Directive: Write out the whole listing exactly.
····················
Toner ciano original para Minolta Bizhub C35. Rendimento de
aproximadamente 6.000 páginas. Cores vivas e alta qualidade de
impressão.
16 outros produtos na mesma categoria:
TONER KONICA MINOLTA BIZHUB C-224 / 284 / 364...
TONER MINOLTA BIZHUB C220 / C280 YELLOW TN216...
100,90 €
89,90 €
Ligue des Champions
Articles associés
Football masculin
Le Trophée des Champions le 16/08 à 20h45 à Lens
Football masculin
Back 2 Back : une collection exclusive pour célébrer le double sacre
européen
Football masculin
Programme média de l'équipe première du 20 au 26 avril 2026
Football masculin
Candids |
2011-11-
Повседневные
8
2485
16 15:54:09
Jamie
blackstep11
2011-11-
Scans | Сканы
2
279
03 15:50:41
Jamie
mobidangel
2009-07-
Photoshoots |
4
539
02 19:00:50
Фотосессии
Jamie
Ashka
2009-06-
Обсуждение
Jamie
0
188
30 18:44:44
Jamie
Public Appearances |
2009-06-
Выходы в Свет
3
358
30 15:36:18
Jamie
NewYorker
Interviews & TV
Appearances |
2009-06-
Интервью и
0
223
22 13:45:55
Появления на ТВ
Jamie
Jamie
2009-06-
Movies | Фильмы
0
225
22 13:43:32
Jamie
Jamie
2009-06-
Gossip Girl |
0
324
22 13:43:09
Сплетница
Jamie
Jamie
····················
Finished task:
Toner ciano original para Minolta Bizhub C35. Rendimento de
aproximadamente 6.000 páginas. Cores vivas e alta qualidade de
impressão.
16 outros produtos na mesma categoria:
TONER KONICA MINOLTA BIZHUB C-224 / 284 / 364...
TONER MINOLTA BIZHUB C220 / C280 YELLOW TN216...
100,90 €
89,90 €
Ligue des Champions
Articles associés
Football masculin
Le Trophée des Champions le 16/08 à 20h45 à Lens
Football masculin
Back 2 Back : une collection exclusive pour célébrer le double sacre
européen
Football masculin
Programme média de l'équipe première du 20 au 26 avril 2026
Football masculin
Candids |
2011-11-
Повседневные
8
2485
16 15:54:09
Jamie
blackstep11
2011-11-
Scans | Сканы
2
279
03 15:50:41
Jamie
mobidangel
2009-07-
Photoshoots |
4
539
02 19:00:50
Фотосессии
Jamie
Ashka
2009-06-
Обсуждение
Jamie
0
188
30 18:44:44
Jamie
Public Appearances |
2009-06-
Выходы в Свет
3
358
30 15:36:18
Jamie
NewYorker
Interviews & TV
Appearances |
2009-06-
Интервью и
0
223
22 13:45:55
Появления на ТВ
Jamie
Jamie
2009-06-
Movies | Фильмы
0
225
22 13:43:32
Jamie
Jamie
2009-06-
Gossip Girl |
0
324
22 13:43:09
Сплетница
Jamie
Jamie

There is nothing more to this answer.